PASSAGE:
══════

Here, the trial court found that appellee considered six possible sites before choosing the Adkins Road site. Although the site was zoned residential, the construction of a public facility was possible if appellee obtained a conditional use permit. Appellee purchased the site only after discussing the project with appellant's officials, who did not voice any opposition to the project. The trial court concluded from the evidence before it that appellant informally approved the Adkins Road site. Polivca testified that appellee held numerous formal meetings with appellant's officials with respect to the siting of the Park-and-Ride facility, and that appellant's officials never suggested that the Adkins Road site was inappropriate. He also testified that appellant's officials informed him that a conditional use permit could be obtained from the planning commission. He further testified that appellee purchased parcels of property owned by Richard Osborne at the request of appellant's director of community development, Ron Traub ("Traub"). Polivca testified that appellee purchased those parcels for the Adkins Road site solely to serve the purposes of appellant and that the parcels were otherwise of no value to appellee.

John Konrad ("Konrad"), appellant's city engineer, testified, on cross-examination, that he was present at some of the meetings between appellant's and appellee's representatives at which the Adkins Road facility was discussed, and that appellant's officials raised no objections to the facility at those sessions. He also testified that he was not aware of any effort on the part of appellant's officials to discourage appellee from purchasing the Adkins Road site.

John Pflum ("Pflum") was the owner of Pflum, Klausmeier Gehrun, a civil engineering firm, which was engaged by appellee to define and analyze the impact a Park-and-Ride facility at the Adkins road site would have on the surrounding community. He testified that his firm reviewed a total of 15 alternative Park-and-Ride sites and that they would not have adequately served the designated population center.

══════

DATA FOR REVIEW:
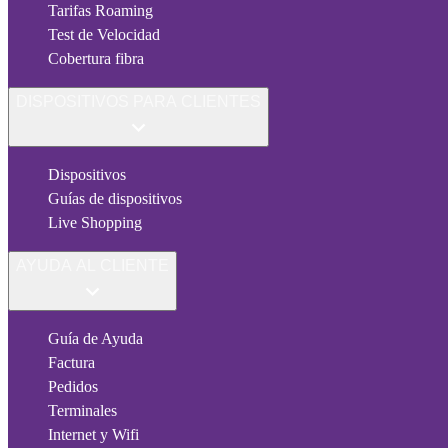
Tarifas Roaming
Test de Velocidad
Cobertura fibra
DISPOSITIVOS PARA CLIENTES
Dispositivos
Guías de dispositivos
Live Shopping
AYUDA AL CLIENTE
Guía de Ayuda
Factura
Pedidos
Terminales
Internet y Wifi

══════

Reproduce the entire court passage word for word. Work from the court passage alone and leave the data aside.

YOUR RESPONSE:
Here, the trial court found that appellee considered six possible sites before choosing the Adkins Road site. Although the site was zoned residential, the construction of a public facility was possible if appellee obtained a conditional use permit. Appellee purchased the site only after discussing the project with appellant's officials, who did not voice any opposition to the project. The trial court concluded from the evidence before it that appellant informally approved the Adkins Road site. Polivca testified that appellee held numerous formal meetings with appellant's officials with respect to the siting of the Park-and-Ride facility, and that appellant's officials never suggested that the Adkins Road site was inappropriate. He also testified that appellant's officials informed him that a conditional use permit could be obtained from the planning commission. He further testified that appellee purchased parcels of property owned by Richard Osborne at the request of appellant's director of community development, Ron Traub ("Traub"). Polivca testified that appellee purchased those parcels for the Adkins Road site solely to serve the purposes of appellant and that the parcels were otherwise of no value to appellee.

John Konrad ("Konrad"), appellant's city engineer, testified, on cross-examination, that he was present at some of the meetings between appellant's and appellee's representatives at which the Adkins Road facility was discussed, and that appellant's officials raised no objections to the facility at those sessions. He also testified that he was not aware of any effort on the part of appellant's officials to discourage appellee from purchasing the Adkins Road site.

John Pflum ("Pflum") was the owner of Pflum, Klausmeier Gehrun, a civil engineering firm, which was engaged by appellee to define and analyze the impact a Park-and-Ride facility at the Adkins road site would have on the surrounding community. He testified that his firm reviewed a total of 15 alternative Park-and-Ride sites and that they would not have adequately served the designated population center.